I’ve been thinking a lot about love.
Not so much romantic love or family love but big, broad, deep eternal love. Love like Mother Earth has for all life. Love between the sun and the sky.
The Middle Eastern poet Hafiz once wrote: “And still, after all this time, the Sun has never said to the Earth ‘You owe me.’ Look what happens with love like that. It lights up the sky.”
Contemporary poet Elizabeth Alexander asks “What if the mightiest word is love?” and US public broadcaster Krista Tippett in her wonderful book “Becoming Wise: An Inquiry into the Mystery and Art of Living” writes:
“Spiritual geniuses and saints have always called humanity to love, as have social reformers who shifted the lived world on its axis. When the civil rights leaders began to force a reckoning with otherness in the 1960s, they did so in the name of love. The political, economic aspirations of this monumental work of social change in living memory grew from an aspiration to create a ‘beloved community'”.

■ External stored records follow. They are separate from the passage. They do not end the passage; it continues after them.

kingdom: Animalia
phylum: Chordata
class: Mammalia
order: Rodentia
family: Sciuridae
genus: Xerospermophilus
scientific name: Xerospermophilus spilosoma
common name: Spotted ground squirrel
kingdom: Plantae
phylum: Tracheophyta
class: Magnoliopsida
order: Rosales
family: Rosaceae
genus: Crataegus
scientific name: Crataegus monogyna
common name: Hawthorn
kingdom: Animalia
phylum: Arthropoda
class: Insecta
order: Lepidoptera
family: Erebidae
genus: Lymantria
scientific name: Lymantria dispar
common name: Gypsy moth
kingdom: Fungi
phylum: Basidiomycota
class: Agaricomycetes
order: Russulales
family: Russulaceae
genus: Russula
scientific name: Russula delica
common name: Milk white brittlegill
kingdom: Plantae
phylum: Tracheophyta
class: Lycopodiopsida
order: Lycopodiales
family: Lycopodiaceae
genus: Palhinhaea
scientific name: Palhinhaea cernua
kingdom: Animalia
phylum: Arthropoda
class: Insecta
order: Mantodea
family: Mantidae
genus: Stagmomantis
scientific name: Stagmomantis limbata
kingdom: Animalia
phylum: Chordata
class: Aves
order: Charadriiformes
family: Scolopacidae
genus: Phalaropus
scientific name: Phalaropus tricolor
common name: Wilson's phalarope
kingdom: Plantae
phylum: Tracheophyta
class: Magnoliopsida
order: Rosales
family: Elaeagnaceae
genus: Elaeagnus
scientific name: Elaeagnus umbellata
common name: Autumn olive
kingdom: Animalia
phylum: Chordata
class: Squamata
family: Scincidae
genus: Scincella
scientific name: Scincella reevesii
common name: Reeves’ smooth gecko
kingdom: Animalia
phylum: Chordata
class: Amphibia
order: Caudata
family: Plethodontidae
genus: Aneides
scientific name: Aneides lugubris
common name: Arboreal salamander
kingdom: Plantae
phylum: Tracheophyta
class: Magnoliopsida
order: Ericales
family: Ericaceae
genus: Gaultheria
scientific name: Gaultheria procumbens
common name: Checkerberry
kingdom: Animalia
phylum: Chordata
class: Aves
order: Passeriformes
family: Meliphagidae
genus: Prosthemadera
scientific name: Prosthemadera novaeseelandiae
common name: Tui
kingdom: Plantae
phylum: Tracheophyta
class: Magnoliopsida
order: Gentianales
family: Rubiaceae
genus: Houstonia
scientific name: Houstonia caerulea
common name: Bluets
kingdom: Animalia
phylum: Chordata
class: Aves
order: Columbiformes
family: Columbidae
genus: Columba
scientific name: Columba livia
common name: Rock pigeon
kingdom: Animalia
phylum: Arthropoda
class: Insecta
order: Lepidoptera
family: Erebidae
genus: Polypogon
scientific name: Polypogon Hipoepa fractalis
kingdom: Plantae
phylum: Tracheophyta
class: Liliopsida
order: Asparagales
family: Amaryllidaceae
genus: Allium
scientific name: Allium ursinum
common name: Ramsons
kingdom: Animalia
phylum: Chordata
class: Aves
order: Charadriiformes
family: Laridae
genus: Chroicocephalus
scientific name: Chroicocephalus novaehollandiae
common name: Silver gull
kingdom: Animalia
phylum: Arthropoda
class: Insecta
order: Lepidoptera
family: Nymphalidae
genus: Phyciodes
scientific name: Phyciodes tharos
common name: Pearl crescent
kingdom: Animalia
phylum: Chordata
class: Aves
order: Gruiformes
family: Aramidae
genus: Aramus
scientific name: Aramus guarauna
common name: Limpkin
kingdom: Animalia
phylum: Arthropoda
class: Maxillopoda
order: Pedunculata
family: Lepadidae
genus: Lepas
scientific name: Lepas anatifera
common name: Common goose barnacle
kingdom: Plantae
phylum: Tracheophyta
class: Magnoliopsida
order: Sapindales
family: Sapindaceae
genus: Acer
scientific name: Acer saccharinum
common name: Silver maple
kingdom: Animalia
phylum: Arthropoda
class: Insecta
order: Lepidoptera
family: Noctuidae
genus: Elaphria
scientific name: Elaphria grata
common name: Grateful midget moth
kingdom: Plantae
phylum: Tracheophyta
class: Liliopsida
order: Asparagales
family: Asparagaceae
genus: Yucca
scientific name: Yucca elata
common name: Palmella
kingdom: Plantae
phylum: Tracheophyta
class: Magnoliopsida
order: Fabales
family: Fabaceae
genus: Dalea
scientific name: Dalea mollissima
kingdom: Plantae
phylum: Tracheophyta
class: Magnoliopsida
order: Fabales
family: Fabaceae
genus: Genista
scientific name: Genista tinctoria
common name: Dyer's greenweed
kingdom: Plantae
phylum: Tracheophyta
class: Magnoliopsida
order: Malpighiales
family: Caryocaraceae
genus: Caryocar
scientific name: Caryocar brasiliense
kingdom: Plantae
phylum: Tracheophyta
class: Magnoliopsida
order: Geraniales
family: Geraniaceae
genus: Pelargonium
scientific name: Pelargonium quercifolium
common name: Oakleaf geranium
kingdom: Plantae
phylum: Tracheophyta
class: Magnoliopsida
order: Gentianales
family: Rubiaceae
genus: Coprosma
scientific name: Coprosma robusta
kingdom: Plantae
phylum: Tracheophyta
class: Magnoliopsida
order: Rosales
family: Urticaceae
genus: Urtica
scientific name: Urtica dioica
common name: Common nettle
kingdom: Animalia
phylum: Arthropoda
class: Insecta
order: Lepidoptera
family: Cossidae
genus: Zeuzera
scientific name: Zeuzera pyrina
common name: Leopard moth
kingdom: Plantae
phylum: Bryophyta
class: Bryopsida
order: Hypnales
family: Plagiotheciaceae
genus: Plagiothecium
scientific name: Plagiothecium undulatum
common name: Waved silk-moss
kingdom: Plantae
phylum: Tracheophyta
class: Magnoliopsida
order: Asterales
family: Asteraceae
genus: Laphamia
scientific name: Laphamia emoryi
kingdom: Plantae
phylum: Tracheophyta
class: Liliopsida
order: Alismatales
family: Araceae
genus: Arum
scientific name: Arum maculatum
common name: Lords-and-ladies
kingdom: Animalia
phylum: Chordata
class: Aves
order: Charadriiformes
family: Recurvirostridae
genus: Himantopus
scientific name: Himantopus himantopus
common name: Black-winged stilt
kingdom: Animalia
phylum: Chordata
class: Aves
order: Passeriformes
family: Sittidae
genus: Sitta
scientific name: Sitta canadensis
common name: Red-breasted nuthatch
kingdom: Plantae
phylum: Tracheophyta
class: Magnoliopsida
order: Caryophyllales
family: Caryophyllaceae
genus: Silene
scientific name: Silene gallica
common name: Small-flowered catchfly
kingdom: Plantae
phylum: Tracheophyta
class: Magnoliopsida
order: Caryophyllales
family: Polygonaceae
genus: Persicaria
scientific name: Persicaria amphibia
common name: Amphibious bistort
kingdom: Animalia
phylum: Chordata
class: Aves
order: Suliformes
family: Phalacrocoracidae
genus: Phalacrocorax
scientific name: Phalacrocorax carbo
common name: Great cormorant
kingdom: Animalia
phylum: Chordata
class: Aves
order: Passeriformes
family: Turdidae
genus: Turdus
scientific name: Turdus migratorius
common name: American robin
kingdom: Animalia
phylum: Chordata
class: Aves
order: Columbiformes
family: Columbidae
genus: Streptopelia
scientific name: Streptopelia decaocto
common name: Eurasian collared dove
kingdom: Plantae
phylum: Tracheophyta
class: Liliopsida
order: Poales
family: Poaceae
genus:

In my book “the dharma of surfing” there is a little wisdom that goes like this:
“We have within us a capacity to love all of life without judgement or exclusion, like the ocean. What if we are all from the one source of life, one infinite, eternal energy? Then all life is one.
“The ocean accepts all in her waters: whales, whalers and protectors; predators and prey alike without judgement or exception. So too the sun and the moon and the sky. There is deeply challenging wisdom in Mother Nature.”
Photograph by Scott Johnson
I’ve been wondering whether, in this physical human form, it is possible to hold, to express, to BE such love? And then I remember Mother Teresa, Desmond Tutu, St Francis of Assisi, Jesus Christ, Buddha…
And so I recently wrote a poem called An Experiment with Love
Delicious Is that a number between 1 and 10? Or a colour with which to describe grace or beauty or compassion or wonder? The soft breath of Autumn roared into a howling westerly when we crossed the threshold of June and now I sit at the window, writing, with a pink woollen scarf wound up to my ears, while the forest bends over backwards under cloud. Election campaigns are frothing here and in the US, pitched presidential battles look anything but promising. But in the crack that runs through the middle of everything I experiment with love. What if I become one of the ones who refuse to hate? Not Trump, not Murdoch, not Rinehart, not Palmer. What if I allow them space without derision? This also, is my experiment of spirit, To explore the broken edges without closing my heart to the world; To remember I am kin to the sea and the sky and live openly under the sun, dedicated to the wave and the water and all life. When I sit on my cushion in the sacred room and breathe, the inhale fills my belly like food and the exhale joins the mindstream of eons if I am present. The heart can handle anything that arrives at the doorway of our lives. We could become peace. Delicious.